Frameworks like TensorFlow.js, Transformers.js, ONNX.js, ONNX Runtime Web, and WebLLM are primarily for running the machine learning models (like BERT) directly within the browser's JavaScript environment for tasks like inference.
browser-use is an automation and orchestration tool that allows an AI (often an LLM) to control the browser itself (navigate, click, type, scrape).

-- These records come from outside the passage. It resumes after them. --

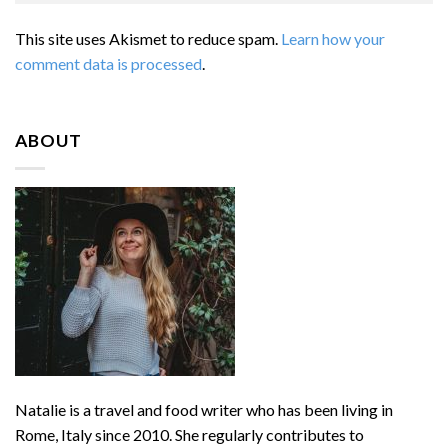
This site uses Akismet to reduce spam.
Learn how your
comment data is processed
.
ABOUT
Natalie is a travel and food writer who has been living in
Rome, Italy since 2010. She regularly contributes to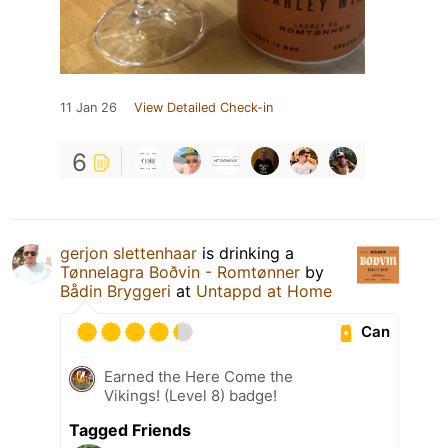
11 Jan 26
View Detailed Check-in
6
gerjon slettenhaar
is drinking a
Tønnelagra Boðvin - Romtønner
by
Bådin Bryggeri
at
Untappd at Home
Can
Earned the Here Come the
Vikings! (Level 8) badge!
Tagged Friends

It can utilize the other frameworks to analyze content gathered during automation but doesn't run the models itself in the same way.

Notes:

Model sizes and RAM / CPU usage can often be reduced by quantization (e.g., float16, int8, int4) using tools such as accelerate estimate-memory.
Research frameworks like WebLLM are rapidly evolving and are likely to support more BERT/Transformer variants in the near future.
For production browser projects, MobileBERT, DistilBERT, ALBERT, and MiniLM are currently the most practical choices.

Yannick · 2025-05-01T11:24:34+00:00

We are actively monitoring LLM models, which could be integrated into Orion, but we don't plan to implement it at the moment. Thanks for the post!